No effect of omeprazole metabolites on gastric acid secretion was found.

Special patient groups

Liver dysfunction

The metabolism of omeprazole is impaired in patients with hepatic impairment, leading to an increase in AUC. Omeprazole did not show a tendency for accumulation when administered once daily.

Kidney dysfunction

The pharmacokinetics of omeprazole, including systemic bioavailability and elimination rate, are not altered in patients with renal impairment.
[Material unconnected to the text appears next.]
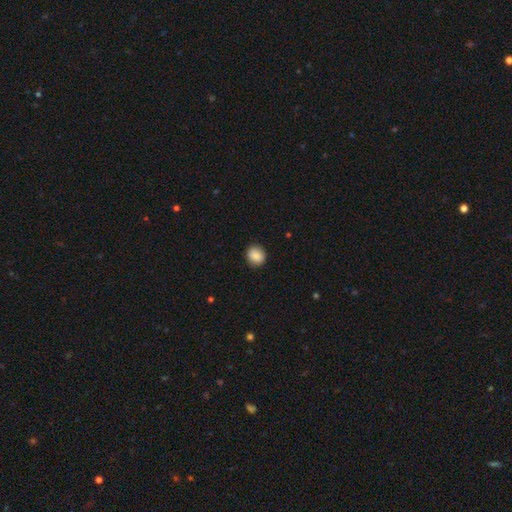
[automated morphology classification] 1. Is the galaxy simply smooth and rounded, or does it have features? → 87% smooth, 8% star or artifact, 5% featured or disk.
The metabolic rate of omeprazole is slightly reduced in elderly patients (75–79 years).

Children

When treating children aged 1 year and older with the recommended doses, plasma concentrations were similar to those observed in adult patients. In children aged less than 6 months, the clearance of omeprazole is reduced due to a lower capacity to metabolize omeprazole.

Indication

Adults

– Treatment of duodenal ulcers;

– prevention of recurrence of duodenal ulcers;

– treatment of stomach ulcers;

– prevention of recurrence of stomach ulcers;

– in combination with appropriate antibiotics for the eradication of Helicobacter pylori (H. pylori) in peptic ulcer disease;

– treatment of NSAID-associated gastric and duodenal ulcers;

– prevention of NSAID-associated gastric and duodenal ulcers in patients at risk;

– treatment of reflux esophagitis;

– long-term treatment of patients with cured reflux esophagitis to prevent relapse;

– treatment of symptomatic gastroesophageal reflux disease;

– treatment of Zollinger-Ellison syndrome.

Children

Children aged 1 year and over and weighing ≥ 10 kg

- Treatment of reflux esophagitis;

- symptomatic treatment of heartburn and acid regurgitation in gastroesophageal reflux disease.
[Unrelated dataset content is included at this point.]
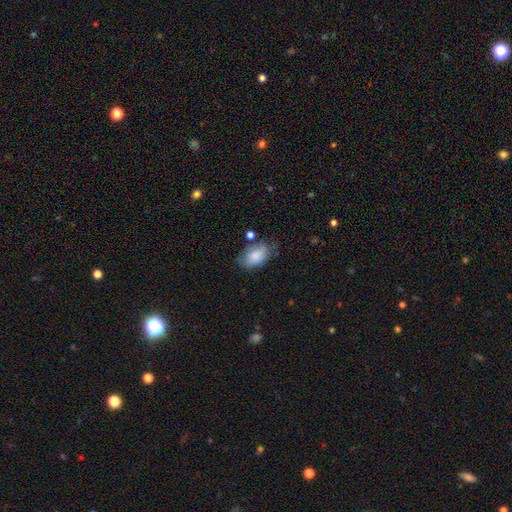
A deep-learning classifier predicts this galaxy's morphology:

Children aged 4 years and over and adolescents

– In combination with antibiotics for the treatment of duodenal ulcers caused by H. pylori.

Contraindication

Hypersensitivity to the active substance, substituted benzimidazoles or to any of the excipients of the medicinal product.

Omeprazole, like other PPIs, should not be used concomitantly with nelfinavir (see section “Interaction with other medicinal products and other types of interactions”).
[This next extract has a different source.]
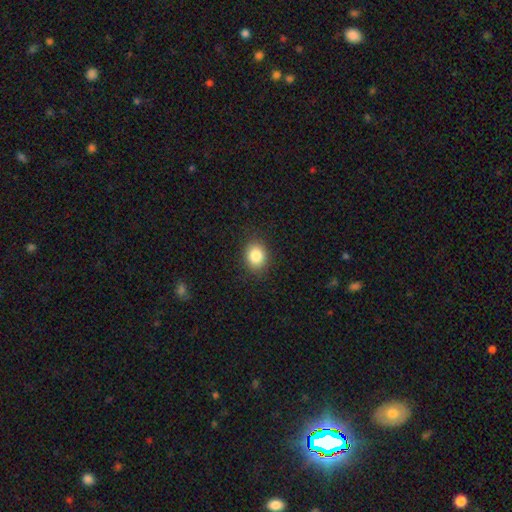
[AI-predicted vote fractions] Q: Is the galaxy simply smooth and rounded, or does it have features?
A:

Interaction with other drugs and other types of interactions.

Effect of omeprazole on the pharmacokinetics of other drugs

Drugs whose absorption depends on gastric pH

Suppression of gastric secretion during treatment with omeprazole may reduce or increase the absorption of drugs whose absorption depends on gastric pH.

Nelfinavir, atazanavir

Plasma levels of nelfinavir and atazanavir are decreased when co-administered with omeprazole.

Concomitant use of omeprazole and nelfinavir is contraindicated, as omeprazole (40 mg once daily) decreased the mean AUC of nelfinavir by approximately 40% and the mean AUC of the pharmacologically active metabolite M8 by 75–90%. The interaction may also be due to inhibition of CYP2C19 activity.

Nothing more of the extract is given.